A study, co-funded by the American Heart Association and National Institutes of Health, considered data from the Coronary Artery Risk Development in Young Adults (CARDIA) cohort, an ongoing research effort tracking 3,937 individuals in Minneapolis, Chicago, Birmingham, Alabama, and Oakland, California. Tali Elfassy, PhD, and colleagues analyzed those patients’ income data over a 15-year period and compared it to their medical records during the same time.
“Income volatility is on the rise and presents a growing public health problem,” Elfassy, an assistant professor at the University of Miami Miller School of Medicine, and coauthors wrote in Circulation Jan. 7. “Because in many epidemiological studies income is measured at a single point in time, the association of long-term income volatility with incident CVD and mortality has not been adequately explored.”
CARDIA participants were all between 23 and 35 years old at the study’s baseline in 1990. Elfassy et al. looked at income data collected until 2005 and then cardiovascular outcomes data from 2005 to 2015. The authors defined income volatility as the percent change in income from one assessment to the next—participants were evaluated five times over the course of 15 years—and income drop as a decrease of 25 percent or more from the last measurement.
Using medical records and death certificates, the researchers found a total of 106 CVD events and 164 deaths occurred in the study population between 2005 and 2015. Higher income volatility was directly linked to more than double the risk of CVD and a 1.9-fold increased risk of all-cause mortality.
According to the study, compared to white men, black participants and women were more likely to experience high income volatility and income drops.

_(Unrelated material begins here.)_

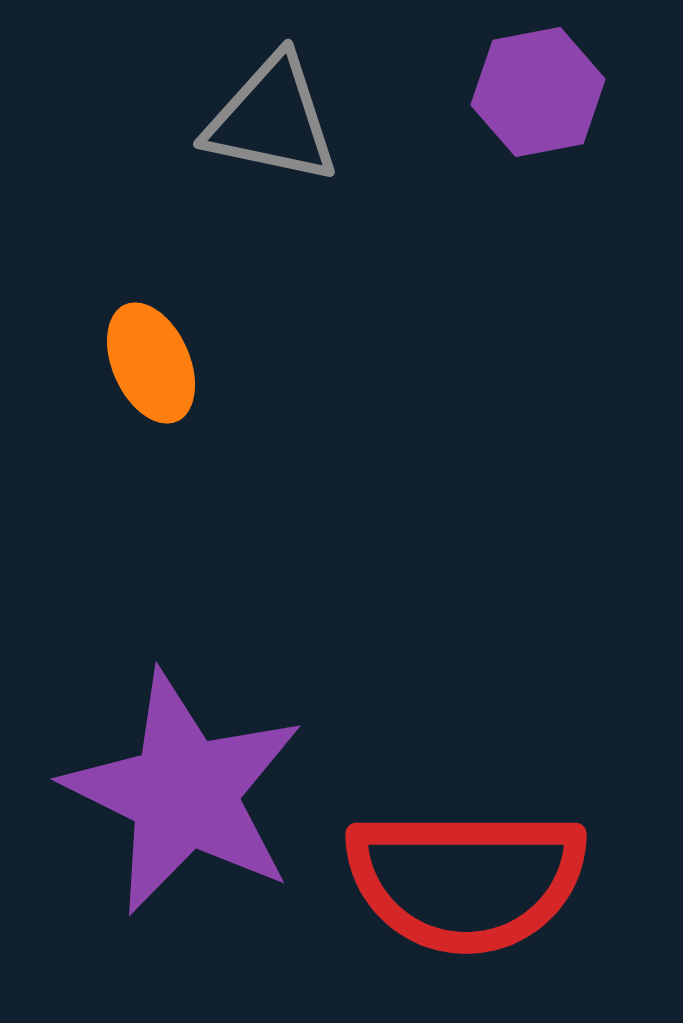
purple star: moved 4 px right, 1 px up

“Income volatility presents a growing public health threat, especially when federal programs, which are meant to help absorb unpredictable income changes, are undergoing continuous changes, and mostly cuts,” Elfassy said in a release. “While this study is observational in nature and certainly not an evaluation of such programs, our results do highlight that large negative changes in income may be detrimental to heart health and may contribute to premature death.”